Excerpted records ▸
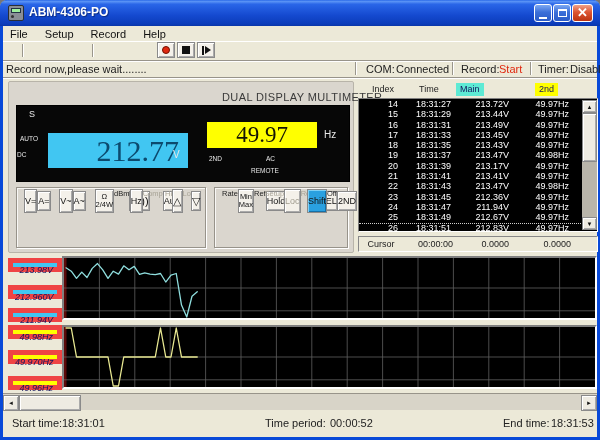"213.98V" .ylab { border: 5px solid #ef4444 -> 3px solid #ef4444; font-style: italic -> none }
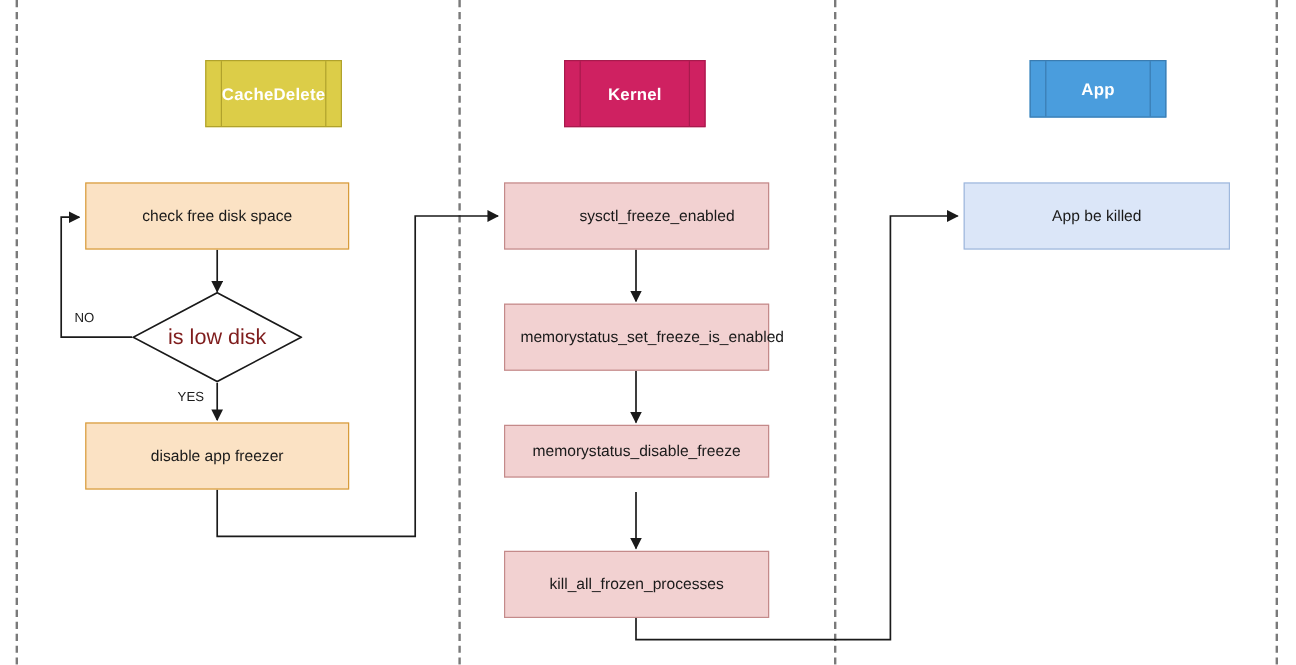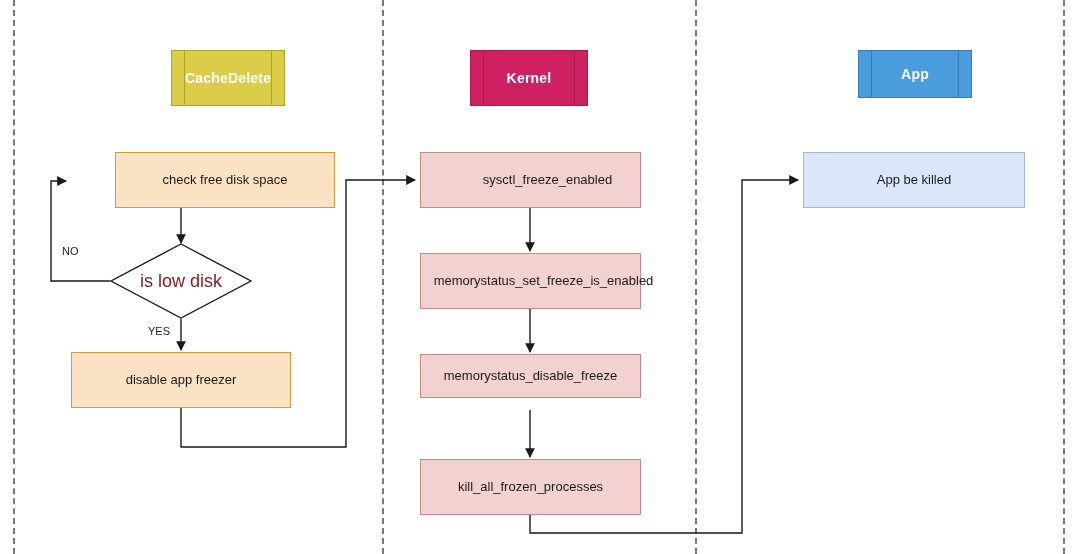"check free disk space" div.node { margin-left: 44px -> none }
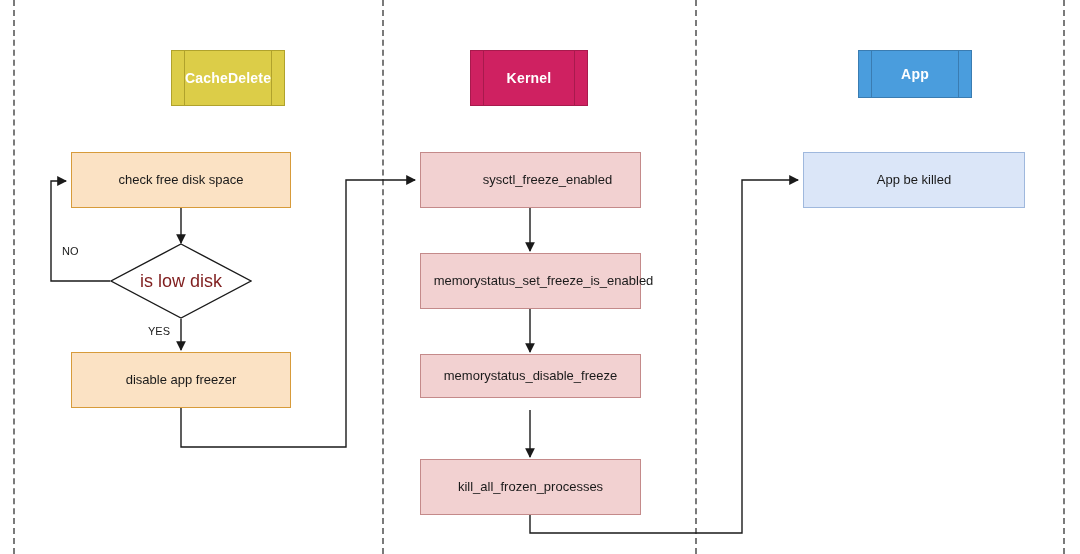"NO" span.edge-label { top: 245px -> 259px }
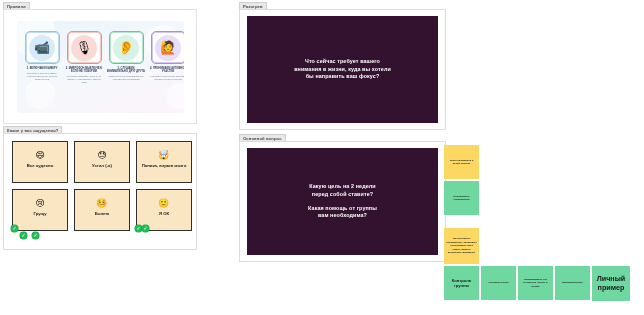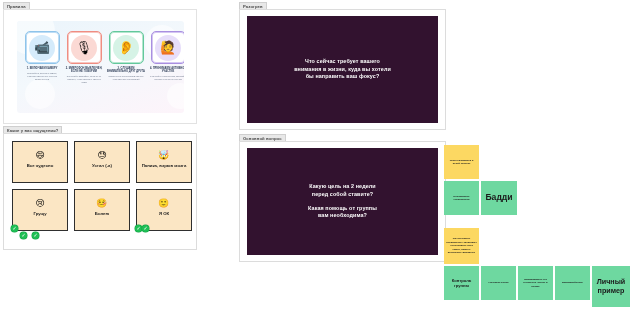"Бадди" div.note { html: <div> <span>Бадди</span> </div> -> none }
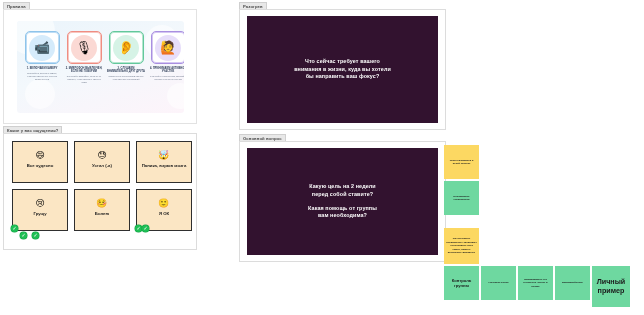"Личный пример" div.note { height: 41px -> 35px }
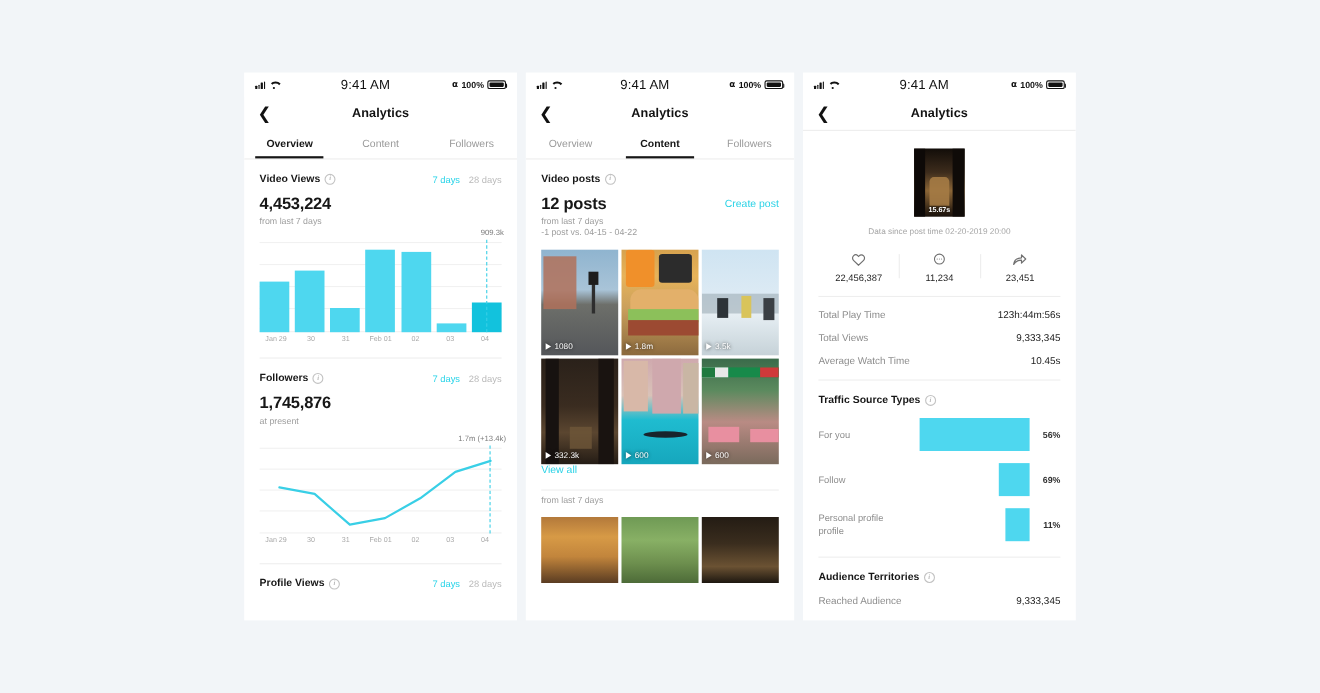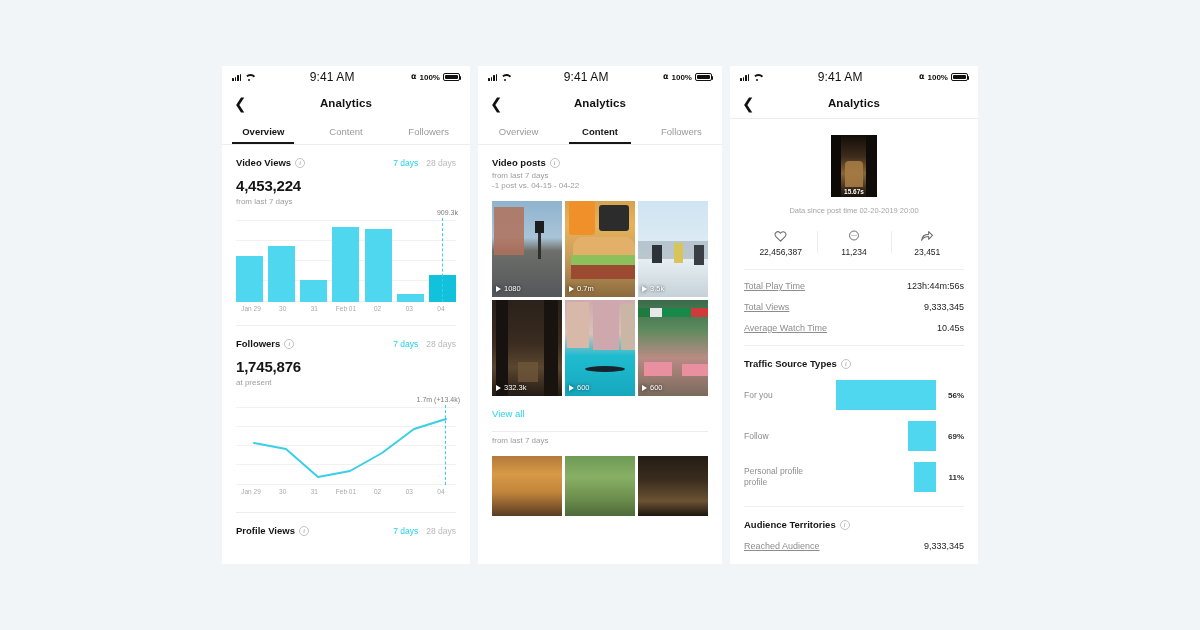"12 posts" div { html: none -> <div> <div>12 posts</div> <div>Create post</div> </div> }
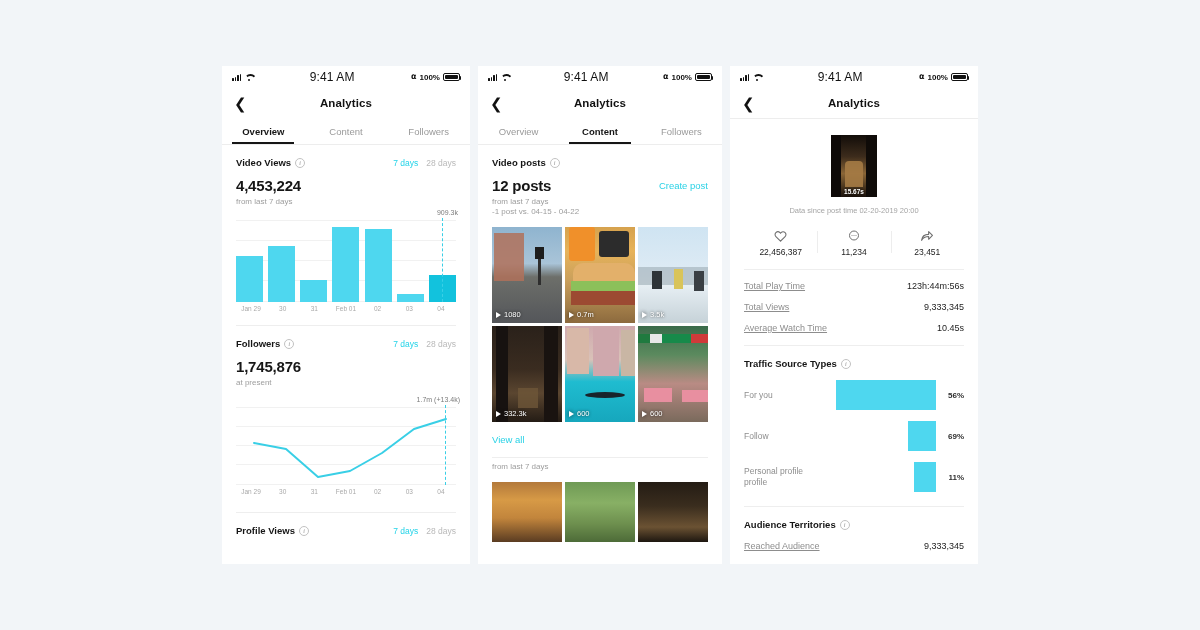"Total Play Time" .statrow .k { text-decoration: underline -> none }
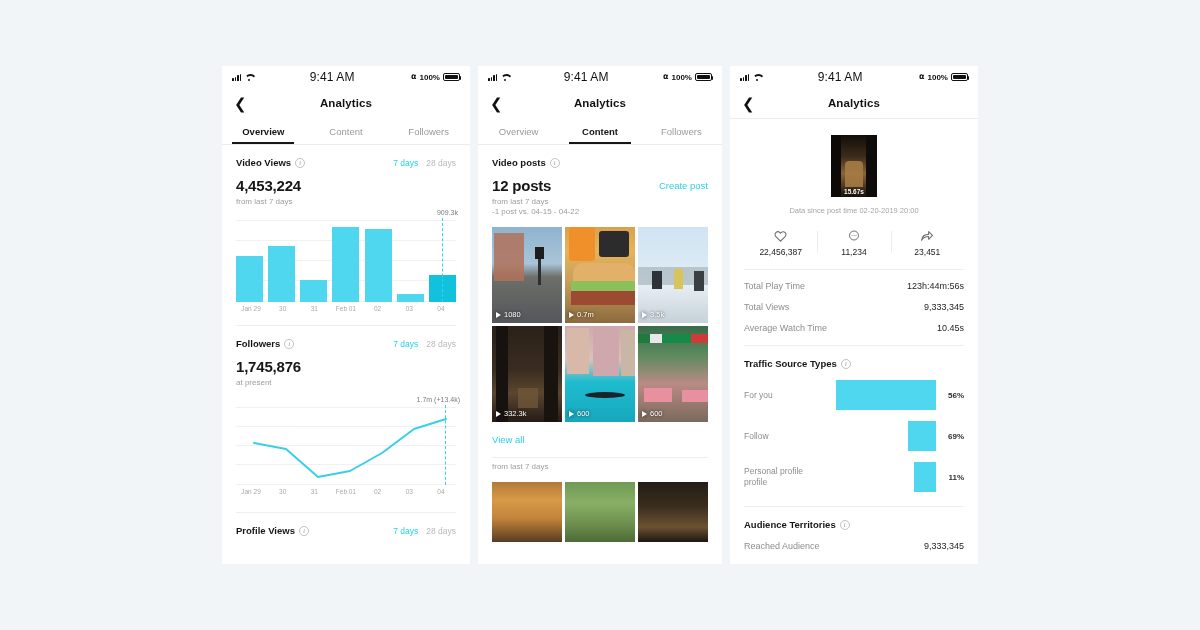"0.7m" span { text: 0.7m -> 1.8m }
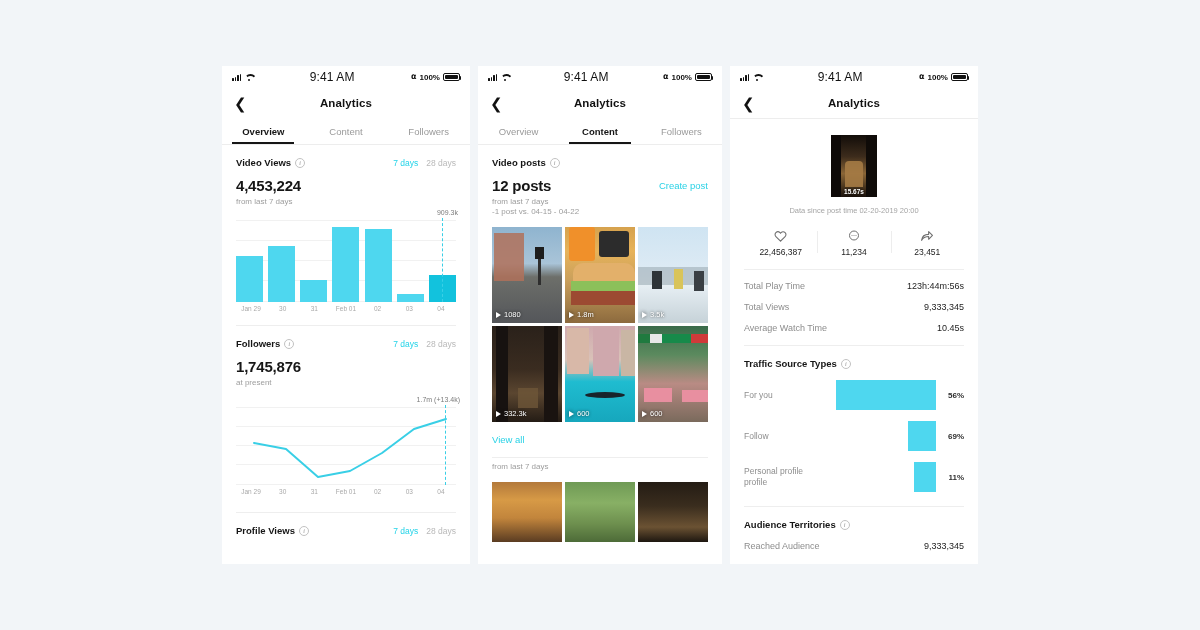"View all" .viewall { margin-top: 12px -> none }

Exercise instructions ▸
Each record above should be returned unchanged, except that the pictures are dropped.

Response area ▸
"213.98V" .ylab { border: 5px solid #ef4444 -> 3px solid #ef4444; font-style: italic -> none }
"check free disk space" div.node { margin-left: 44px -> none }
"NO" span.edge-label { top: 245px -> 259px }
"Бадди" div.note { html: <div> <span>Бадди</span> </div> -> none }
"Личный пример" div.note { height: 41px -> 35px }
"12 posts" div { html: none -> <div> <div>12 posts</div> <div>Create post</div> </div> }
"Total Play Time" .statrow .k { text-decoration: underline -> none }
"0.7m" span { text: 0.7m -> 1.8m }
"View all" .viewall { margin-top: 12px -> none }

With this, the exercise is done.